Elle attrapa sa main avant de la relâcher. Elles commencèrent à parler, allant jusqu'à la branche de Mélanie.
***
2020
La pluie tombait encore et encore par la fenêtre. Mélanie était enfermée chez elle, avec ses parents, dans leur petit appartement parisien. Elle soupira une énième fois avant de les rejoindre dans leur salon.
- Ça va, ma puce ?
- Oui. Vous êtes sûrs qu'on ne va pas pouvoir partir cet été ?
- Oui, je suis désolé, mais tu sais bien que les consignes données par le premier ministre son strictes. On ne peut pas partir à plus de cent kilomètres. Et ça ne pourra pas changer ?
- Mélanie, nous sommes déjà en juin, nous sommes toujours en zone rouge, les lycées et collèges n'ont pas rouvert ici, comme dans une grande partie de l'île-de-France, on ne peut pas ignorer tout cela et même si c'était autorisé, je préfèrerais qu'on ne recommence pas à sortir tout de suite.
- Mais maman...
- Non, Mélanie, c'est non-négociable. De toute façon, même si on partait, ce ne serait pas chez ta grand-mère. Il a été demandé de faire attention aux personnes âgées, je sais que tu as l'habitude d'aller chez elle tous les ans en Juillet, mais tu n'iras pas cette année.
- Mais... C'est pas...
La jeune fille souffla. Elle avait maintenant dix-sept ans depuis quelques jours. Mais elle ne voulait pas ne pas voir son amie cet été. Même si elles avaient moins de temps pour se voir, Mélanie voulait voir Lydia, c'était le moment de l'année qu'elle attendait le plus depuis sept ans. Elles avaient pris l'habitude de se retrouver chaque année, chaque été dans leur endroit.
- Mais...
- Mélanie. Si c'est pour voir Lydia que tu veux absolument descendre chez ta grand-mère, tu sais très bien que tu pourras la voir l'année prochaine, elle comprendra pourquoi tu ne peux pas la voir cette année.

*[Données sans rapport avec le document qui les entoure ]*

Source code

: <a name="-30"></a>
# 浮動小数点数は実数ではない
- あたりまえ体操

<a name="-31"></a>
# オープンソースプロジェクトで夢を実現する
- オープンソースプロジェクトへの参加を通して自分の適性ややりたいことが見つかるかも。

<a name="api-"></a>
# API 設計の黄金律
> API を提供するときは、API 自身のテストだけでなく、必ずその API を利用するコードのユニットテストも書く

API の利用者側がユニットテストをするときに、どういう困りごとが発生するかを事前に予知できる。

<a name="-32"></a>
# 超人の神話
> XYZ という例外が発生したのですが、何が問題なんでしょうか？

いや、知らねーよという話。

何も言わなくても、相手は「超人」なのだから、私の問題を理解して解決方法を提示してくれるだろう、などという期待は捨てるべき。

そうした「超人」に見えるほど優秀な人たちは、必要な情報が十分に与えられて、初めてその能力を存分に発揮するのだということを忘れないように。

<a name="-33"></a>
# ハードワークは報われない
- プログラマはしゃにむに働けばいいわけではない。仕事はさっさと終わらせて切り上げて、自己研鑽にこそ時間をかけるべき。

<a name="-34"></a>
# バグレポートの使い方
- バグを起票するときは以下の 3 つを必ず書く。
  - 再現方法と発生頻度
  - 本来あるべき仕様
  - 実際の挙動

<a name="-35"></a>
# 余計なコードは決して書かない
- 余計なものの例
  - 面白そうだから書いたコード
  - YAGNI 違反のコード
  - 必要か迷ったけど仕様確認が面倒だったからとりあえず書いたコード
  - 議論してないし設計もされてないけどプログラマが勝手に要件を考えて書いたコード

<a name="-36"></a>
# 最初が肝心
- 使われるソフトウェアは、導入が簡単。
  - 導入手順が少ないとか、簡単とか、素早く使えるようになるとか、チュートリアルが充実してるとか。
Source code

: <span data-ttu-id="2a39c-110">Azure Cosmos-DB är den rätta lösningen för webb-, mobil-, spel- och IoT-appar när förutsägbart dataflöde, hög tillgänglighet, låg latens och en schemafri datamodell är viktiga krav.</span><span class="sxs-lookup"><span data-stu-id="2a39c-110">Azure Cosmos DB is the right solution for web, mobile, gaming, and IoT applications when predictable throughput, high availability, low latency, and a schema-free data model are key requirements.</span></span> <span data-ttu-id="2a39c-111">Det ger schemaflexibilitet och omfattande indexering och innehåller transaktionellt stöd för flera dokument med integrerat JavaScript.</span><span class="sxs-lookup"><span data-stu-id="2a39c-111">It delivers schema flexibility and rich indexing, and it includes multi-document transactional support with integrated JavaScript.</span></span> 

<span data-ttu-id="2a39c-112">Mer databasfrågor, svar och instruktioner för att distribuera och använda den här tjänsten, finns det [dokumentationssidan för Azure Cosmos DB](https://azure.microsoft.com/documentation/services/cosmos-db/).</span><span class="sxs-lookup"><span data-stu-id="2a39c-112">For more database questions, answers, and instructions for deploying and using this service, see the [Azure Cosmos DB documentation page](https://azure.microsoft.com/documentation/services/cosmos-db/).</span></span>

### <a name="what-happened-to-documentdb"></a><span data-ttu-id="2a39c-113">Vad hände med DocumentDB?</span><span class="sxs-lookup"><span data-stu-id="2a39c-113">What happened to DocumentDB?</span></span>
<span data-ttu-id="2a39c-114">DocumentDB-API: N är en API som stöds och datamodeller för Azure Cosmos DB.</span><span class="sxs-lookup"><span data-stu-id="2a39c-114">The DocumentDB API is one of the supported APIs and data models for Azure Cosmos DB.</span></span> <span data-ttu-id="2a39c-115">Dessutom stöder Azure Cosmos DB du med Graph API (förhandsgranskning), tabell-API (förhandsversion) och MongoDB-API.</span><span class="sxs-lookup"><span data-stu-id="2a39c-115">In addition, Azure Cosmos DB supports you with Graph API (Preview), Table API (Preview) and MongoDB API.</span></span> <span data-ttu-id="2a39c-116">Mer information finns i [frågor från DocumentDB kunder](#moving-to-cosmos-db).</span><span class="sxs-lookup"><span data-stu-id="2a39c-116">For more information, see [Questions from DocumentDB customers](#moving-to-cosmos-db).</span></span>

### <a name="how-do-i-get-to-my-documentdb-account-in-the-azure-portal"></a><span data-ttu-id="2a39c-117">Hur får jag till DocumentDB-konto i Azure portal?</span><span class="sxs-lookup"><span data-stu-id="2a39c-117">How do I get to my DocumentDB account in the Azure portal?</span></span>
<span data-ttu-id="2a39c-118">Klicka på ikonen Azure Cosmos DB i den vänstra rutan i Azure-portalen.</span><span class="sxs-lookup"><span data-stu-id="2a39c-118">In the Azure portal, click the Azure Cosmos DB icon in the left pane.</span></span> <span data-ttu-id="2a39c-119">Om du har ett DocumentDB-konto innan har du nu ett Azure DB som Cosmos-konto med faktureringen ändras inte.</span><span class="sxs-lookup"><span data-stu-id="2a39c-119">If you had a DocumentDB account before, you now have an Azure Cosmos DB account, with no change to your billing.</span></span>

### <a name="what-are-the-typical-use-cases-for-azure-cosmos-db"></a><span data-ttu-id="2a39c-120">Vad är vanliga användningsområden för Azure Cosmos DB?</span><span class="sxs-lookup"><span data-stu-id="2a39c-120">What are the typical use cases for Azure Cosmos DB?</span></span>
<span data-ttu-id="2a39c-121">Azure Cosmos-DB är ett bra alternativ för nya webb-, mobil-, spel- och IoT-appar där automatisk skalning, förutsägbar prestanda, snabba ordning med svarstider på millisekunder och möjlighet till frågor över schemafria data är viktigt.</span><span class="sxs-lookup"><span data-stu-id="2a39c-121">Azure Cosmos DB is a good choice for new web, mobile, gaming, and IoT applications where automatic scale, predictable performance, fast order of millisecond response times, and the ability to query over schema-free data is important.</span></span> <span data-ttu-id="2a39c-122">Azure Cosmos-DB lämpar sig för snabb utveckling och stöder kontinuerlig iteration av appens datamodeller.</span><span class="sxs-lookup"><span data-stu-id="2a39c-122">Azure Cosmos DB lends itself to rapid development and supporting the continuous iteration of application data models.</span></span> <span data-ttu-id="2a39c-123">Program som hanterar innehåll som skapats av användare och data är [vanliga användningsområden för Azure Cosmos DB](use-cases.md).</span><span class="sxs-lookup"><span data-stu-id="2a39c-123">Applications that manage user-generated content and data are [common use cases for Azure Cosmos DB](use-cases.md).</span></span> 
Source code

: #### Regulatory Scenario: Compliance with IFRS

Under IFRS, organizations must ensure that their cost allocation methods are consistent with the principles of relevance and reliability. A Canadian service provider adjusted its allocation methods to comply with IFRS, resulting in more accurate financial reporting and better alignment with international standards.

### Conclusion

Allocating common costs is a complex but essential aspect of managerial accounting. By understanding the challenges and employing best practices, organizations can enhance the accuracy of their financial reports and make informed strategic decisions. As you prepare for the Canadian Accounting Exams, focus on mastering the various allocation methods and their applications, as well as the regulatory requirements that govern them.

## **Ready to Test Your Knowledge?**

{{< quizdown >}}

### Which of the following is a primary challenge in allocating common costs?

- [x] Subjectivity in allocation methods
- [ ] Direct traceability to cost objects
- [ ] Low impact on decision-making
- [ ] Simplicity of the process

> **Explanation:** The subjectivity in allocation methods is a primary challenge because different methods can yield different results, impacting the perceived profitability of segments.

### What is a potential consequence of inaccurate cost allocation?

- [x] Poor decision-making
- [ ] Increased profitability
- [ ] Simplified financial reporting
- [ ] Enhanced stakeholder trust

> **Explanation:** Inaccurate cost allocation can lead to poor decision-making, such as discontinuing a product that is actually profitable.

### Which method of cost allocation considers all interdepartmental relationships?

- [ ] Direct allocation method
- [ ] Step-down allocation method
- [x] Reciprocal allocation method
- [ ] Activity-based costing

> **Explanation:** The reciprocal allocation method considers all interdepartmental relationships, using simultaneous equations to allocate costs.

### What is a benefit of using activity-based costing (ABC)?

- Mais je peux même pas la prévenir...
- Tu ne vas pas me faire croire qu'avec tous vos réseaux sociaux ou téléphone ou je ne sais quoi, tu ne peux pas la prévenir.
- Papa, avec Lydia on a pas échangé nos numéros ni nos comptes sur les réseaux.
- Eh bien tant pis.
La jeune femme soupira. Ses cheveux roux tombèrent devant son visage lorsqu'elle baissa un peu la tête. Elle les avait coupé depuis le mois passé, ils lui arrivaient désormais aux épaules. Alors que la jeune fille réfléchissait à la façon dont elle allait pouvoir prévenir son amie, sa mère lui proposa une idée banale, mais utile.
- Et si tu lui écrivais une lettre ?
Mais après réflexion...
- Je connais ni son adresse ni son nom de famille.
- Eh bien appelle ta grand-mère pour les lui demander, elle connaît tout le monde, elle connaît sûrement les parents de ton amie.